For YesBut’s Image posted on 19th September 2007, Chewy suggested the caption -
“Woo-woo, ‘I think I can. I think I can.’”
The photograph suggested the following story to me:
I remember standing as a child on this very beach and watching the trains go by. Such excitement hearing their whistle and seeing the steam and smoke belching behind. Seeing a steam train would make my heart beat faster. I just knew the only thing I wanted to be when I grew up was an engine driver. My dream took a bit of a hit when they replaced steam with diesel engines. But I still wanted to become a driver of a inter city train.
When I was fifteen, the time to leave school, and find a job, the railway system was going through a traumatic period, with a contraction of the system and closure of smaller lines. There was no chance of becoming a driver. I had no ambition to do any other job, so for the next forty years I drifted from one job to another. It was pure chance that I got the job of driving the little yellow train.

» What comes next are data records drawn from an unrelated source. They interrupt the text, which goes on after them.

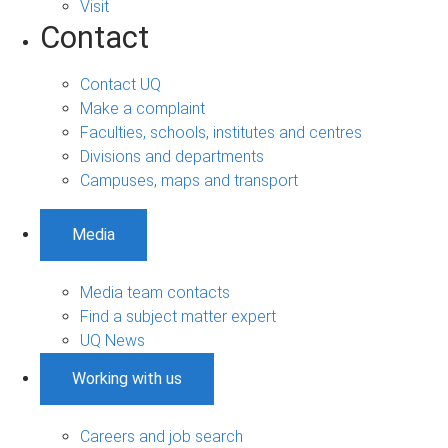
Visit
Contact
Contact UQ
Make a complaint
Faculties, schools, institutes and centres
Divisions and departments
Campuses, maps and transport
Media
Media team contacts
Find a subject matter expert
UQ News
Working with us
Careers and job search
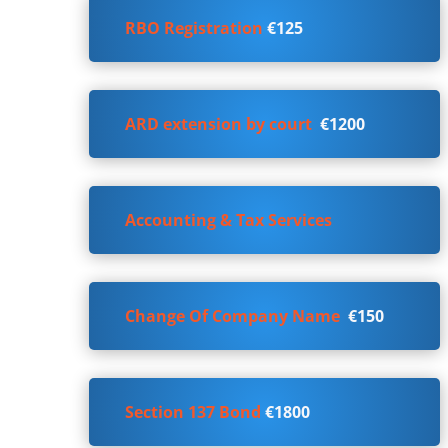
RBO Registration
€125
ARD extension by court
€1200
Accounting & Tax Services
Change Of Company Name
€150
Section 137 Bond
€1800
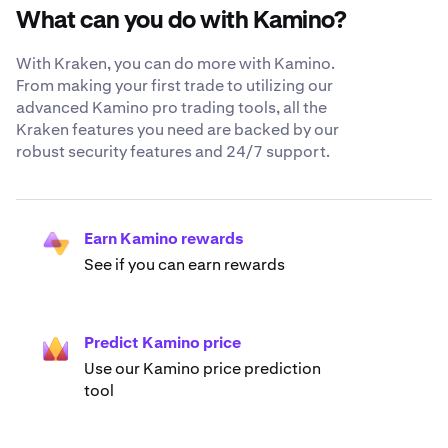
What can you do with Kamino?
With Kraken, you can do more with Kamino.
From making your first trade to utilizing our
advanced Kamino pro trading tools, all the
Kraken features you need are backed by our
robust security features and 24/7 support.
Earn Kamino rewards
See if you can earn rewards
Predict Kamino price
Use our Kamino price prediction
tool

There is one compensation for being a yellow train driver - in the good old days of the steam engine there was the driver and the stoker on the footplate, but with modern trains, the driver is all alone in his cabin - I on the other hand come face to face with each passenger. Its funny how many of the men tell me that they too wanted to be train drivers. They retell stories of spending hours on cold train station platforms, train-spotting, making notes of the number and names of engines seen. Some of the passengers even buy me an ice cream.
Yes, most of the passengers, are a pleasure to meet, but there is always one who is sent to test your patients. In my case its this pesky kid. Every day he turns up on his bicycle, carrying a plastic gun. He says his ambition is to become a train robber! His mother says he insists on being known as Butch Cassedy.
If the yellow train brought Butch, the bane into my life, it also allowed me to meet Margery. It was a wet Tuesday afternoon, there were hardly any people out walking their dogs, no need passengers. I saw her walking towards me a scarf tied over head in an effort to control her flowing blond hair. She smiled, and my heart felt like a steam train had blown its whistle just for me. I was transfixed by her blue eyes and ruby red lips. We only exchanged a few sentences, before she turned around and walked back to her parked car.
Now, everyday I go to work hoping to see her. I don’t know her name but she looks like a Margery. I live in expectation that she will return to board my train. In the mean time I hold up my hands as Butch Cassedy yet again points his gun at my midriff.